Measurements were conducted at three X-ray nanoprobe beamlines during the course of this work: I14 of the Diamond Light Source (Oxfordshire, UK), Nanoscopium of the SOLEIL Synchrotron (Paris, France) and ID16B of the European Synchrotron Radiation Facility (Grenoble, France). The majority of data presented herein originates from I14 and Nanoscopium. Samples measured under dried conditions were prepared on TEM grids or Si₃N₄ membranes. All measurements were conducted under ambient pressure and temperature conditions using an incident photon energy of 8 or 10 keV for XRF mapping (except for ID16B, 16.5 keV) and a range of 7.0–7.3 keV for collection of Fe K-edge XANES maps (I14 only). PyMCA 5.6.7 software was used to energy calibrate XRF spectra, background subtract, fit XRF sum-spectra and export XRF maps for individual emission lines (e.g., Fe Kα). ImageJ was used to further render XRF maps. Further details for each beamline are given below.

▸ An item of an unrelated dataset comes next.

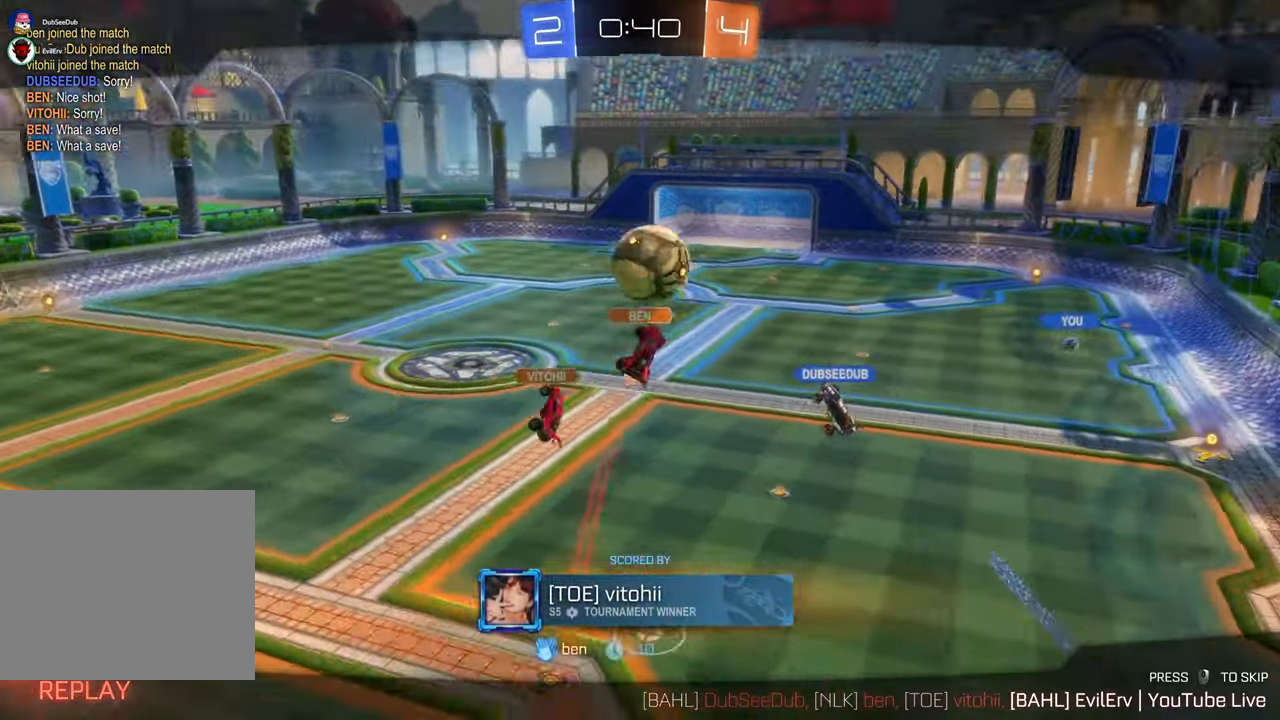
{"dt_ms": 500, "buttons": [], "left_stick": "center", "right_stick": "center", "events": []}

Diamond Light Source, I14: XRF from the sample was collected in front of the sample using a four-element silicon drift detector (RaySpec, UK).²³ A raster scanning step size of 50–100 nm was used with a dwell time of 30–60 ms to collect high-resolution XRF maps. The focused X-ray beam was ∼60 × 60 nm² in size. A photon-counting Merlin detector (Quantum Detectors, UK) was used in transmission configuration to collect X-ray scattering for differential phase contrast and phase gradient images. Detailed information on how the transmitted signal was transformed, including masking of the beam, background intensity adjustment, and phase integration, was described by Quinn et al.²⁴ Spectromicroscopy XANES measurements were performed by acquiring 150 XRF maps along the energies of the Fe K-edge. An active drift compensation method was used to maintain alignment between successive scans.³⁸ Furthermore, the XANES maps were stacked, aligned, and normalised using the I₀ intensity via in-house Python-based scripts. Spectra were extracted from individual cell regions and processed with Athena.³⁹

SOLEIL synchrotron, Nanoscopium: the elemental distribution of the sample was measured by XRF under ambient conditions using two silicon drift diode detectors (SDD, VITUS H50, KETEK GmbH) at ∼75° to the incident beam direction.⁴⁰ An incident X-ray energy of 10 keV was used with a beam size of ∼80 nm. Step size and exposure time for higher resolution maps varied between 80 and 150 nm and 50–80 ms, respectively.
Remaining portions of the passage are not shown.